28 Landscapes – watercolors

In 2021 I began painting almost daily. The light in our valley captured me as I looked out our kitchen door toward the Manastash Ridge. We have distant views that call to be deeply observed, cherished, and then painted. After doing a few small oils, I felt that watercolor was a more fitting medium. My old watercolor set was simple, portable, and easy to grab when inspiration struck. During that time I did over 200 small landscapes, many “en plein air” and others from photos I took around our land. This dedicated work refined my techniques and confidence to tackle a series of larger paintings.

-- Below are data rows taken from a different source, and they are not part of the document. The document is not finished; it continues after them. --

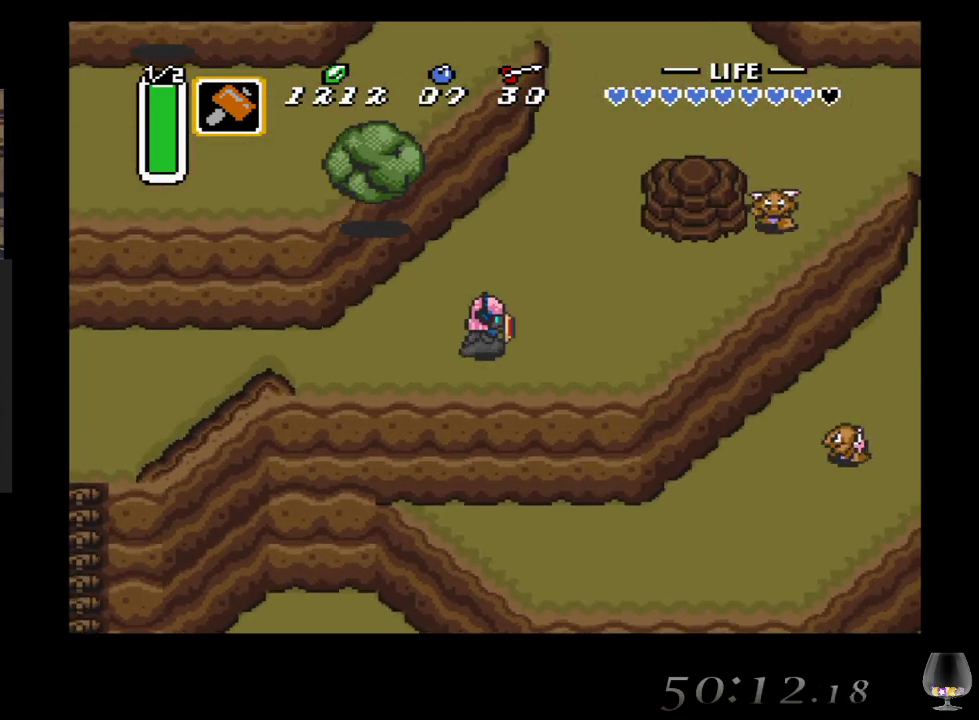
{"buttons": [], "left_stick": "up-right", "events": []}
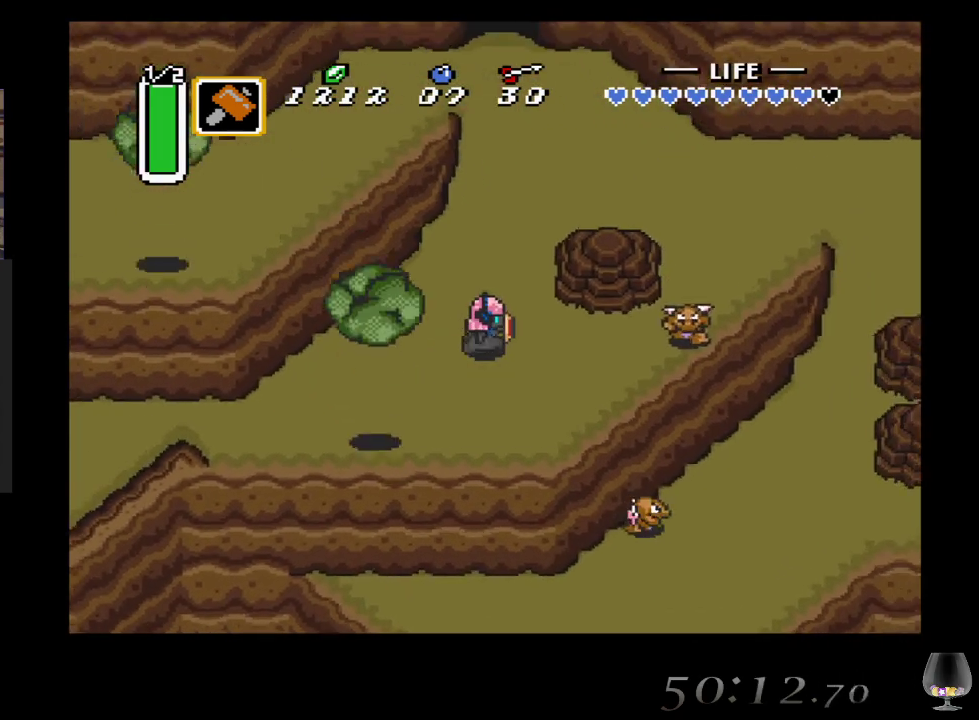
{"buttons": [], "left_stick": "up-right", "events": []}
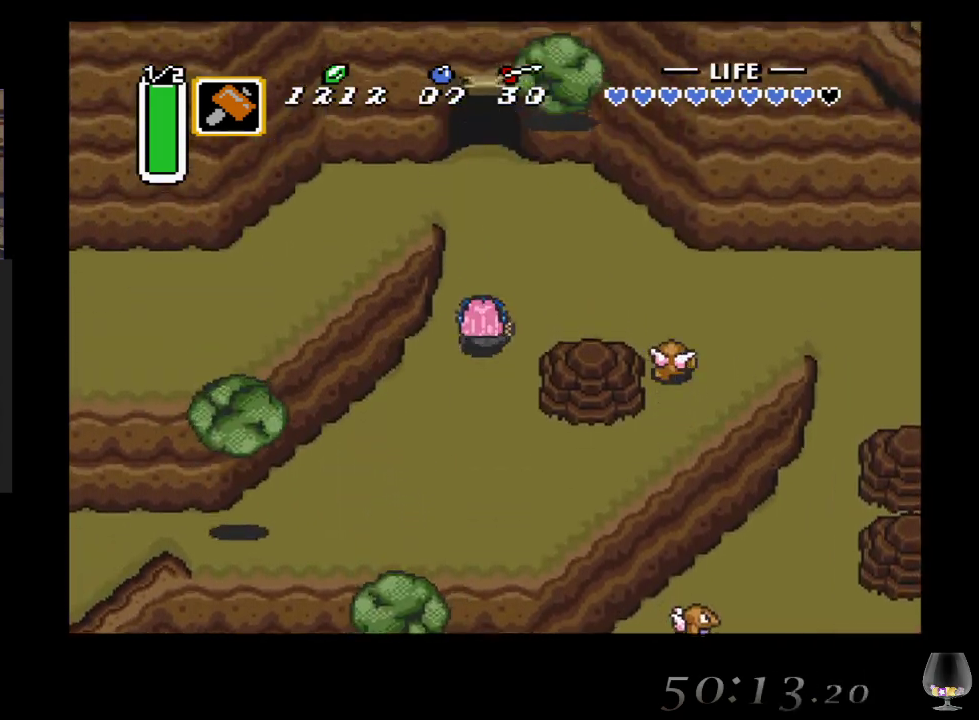
{"buttons": [], "left_stick": "up-left", "events": [[467, "left_stick", "up-left"]]}
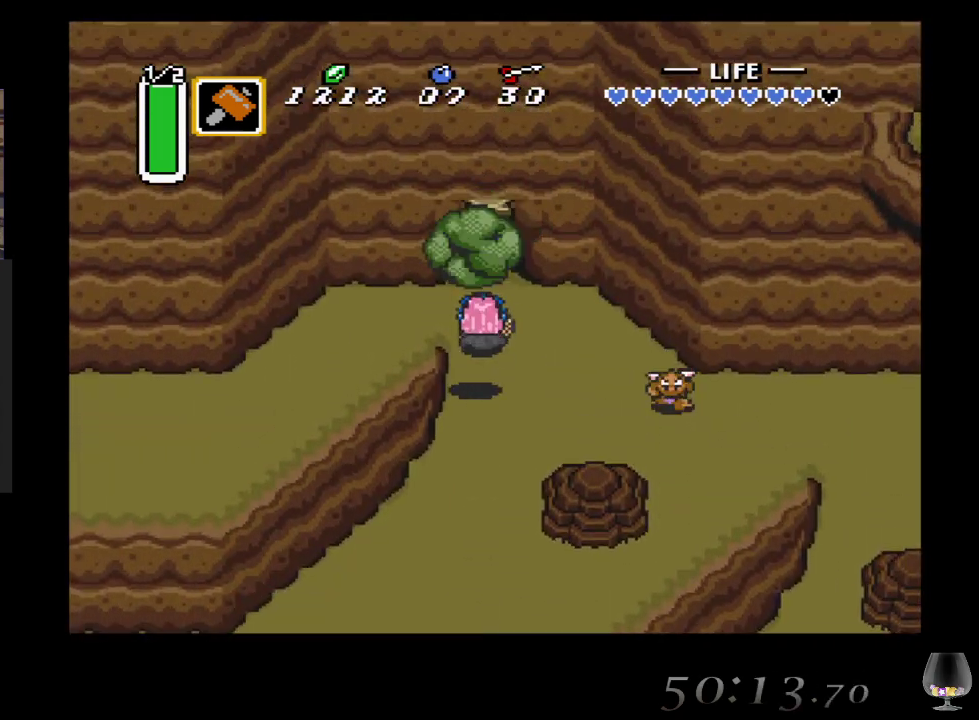
{"buttons": [], "left_stick": "up", "events": [[50, "left_stick", "up-right"], [150, "left_stick", "right"], [400, "left_stick", "up"]]}
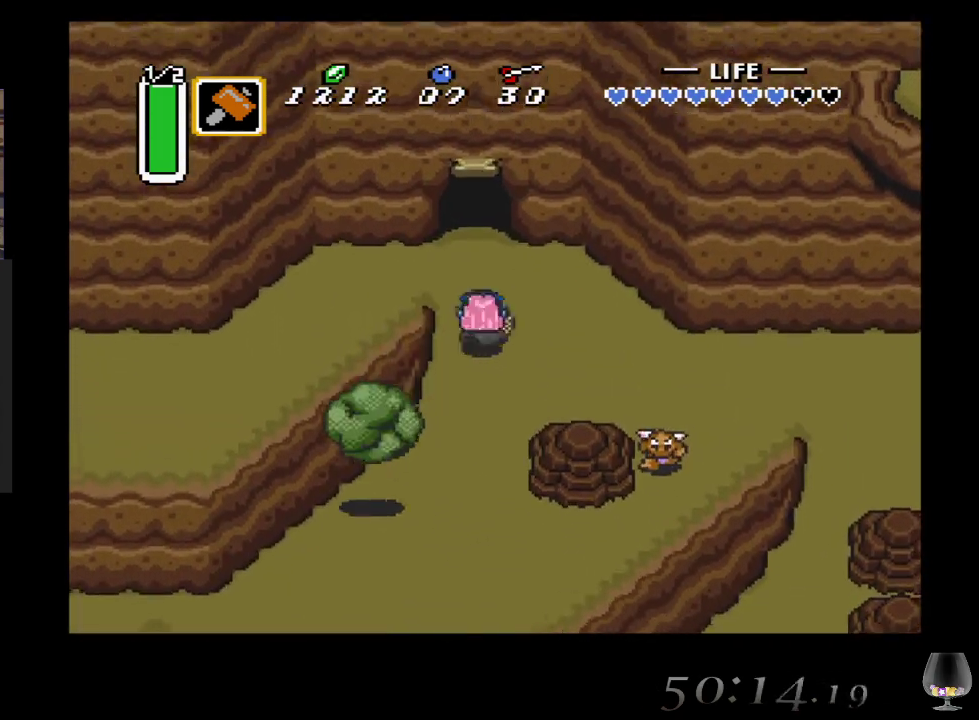
{"buttons": [], "left_stick": "down-left", "events": [[300, "left_stick", "left"], [483, "left_stick", "down-left"]]}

The fine details come at the very end. Here you can see the small watercolor sketch as reference for the larger painting.

Matthew Lennon, the curator of the Clymer Museum in Ellensburg, scheduled a show of my work to be hung in early 2023. I had a few months to create a complete series for the show, so I narrowed down the 200 watercolor “sketches” to my favorite 35 to repaint in a larger format. In January of 2023, I cleared out my studio, created a comfortable space to work in, and got busy on what would become the Clymer show.

A winter scene through the woods.

My Process

There is a magic that happens when pulling out a beautiful new piece of 300lb cold-press watercolor paper. The perfect off-white surface calls for something to be created on it. The smaller paintings were painted on watercolor blocks. These sheets are glued together around the edges so the paper won’t buckle as you paint. For the large paintings I used full or half sheets of 100% cotton paper taped down to a simple board of thin plywood. A traditional metal paintbox pallet holds my pans of paint. The little plastic paint pans can be moved around easily as I refine my choice of colors over time. Watercolors are the most ancient way of painting, made of ground-up dirt stuck together with tree sap and honey. Some 40,000 years ago skillful artists painted hunting scenes on cave walls with ochers and soot. Those paintings are watercolors and are still as vibrant as the day they were painted.

An afternoon storm building beyond the hills.

I had a little over 2 months to paint over 30 large paintings for my upcoming show. My process was very similar each day. The night before I would set out one of the small paintings as my guide for the next morning while keeping all the others hidden away to avoid distraction. With a new piece of watercolor paper mounted and ready to go, I’d sketch out the composition, making changes as needed. That might take an hour or more, using just a pencil, nothing fancy. Then I started the first layers of the painting, trying to stay focused on the overall composition, not getting into any details at this stage. This stage is very process oriented, keeping some areas wet while letting others dry. The order and timing of events is critical; does a sky wash have to be dry before another shape is layered on top of it or not? Using a large brush, I painted bigger shapes with fluid, confident strokes. Then as the painting progressed, the larger shapes were defined and broken up into smaller shapes and fine-tuned with smaller brushes. Usually toward the end of the day I’d set that painting aside and prepare a new surface for the next morning. I tried not to get too far ahead of myself with unfinished paintings since there was a definite deadline for the show. Three paintings in process was just right. As one would get finished I’d take it off it’s board and slip it on top of the other finished paintings in a flat-file drawer. After about a month and a half the drawer was bulging full with over 35 paintings. It was time to start on matting and framing. 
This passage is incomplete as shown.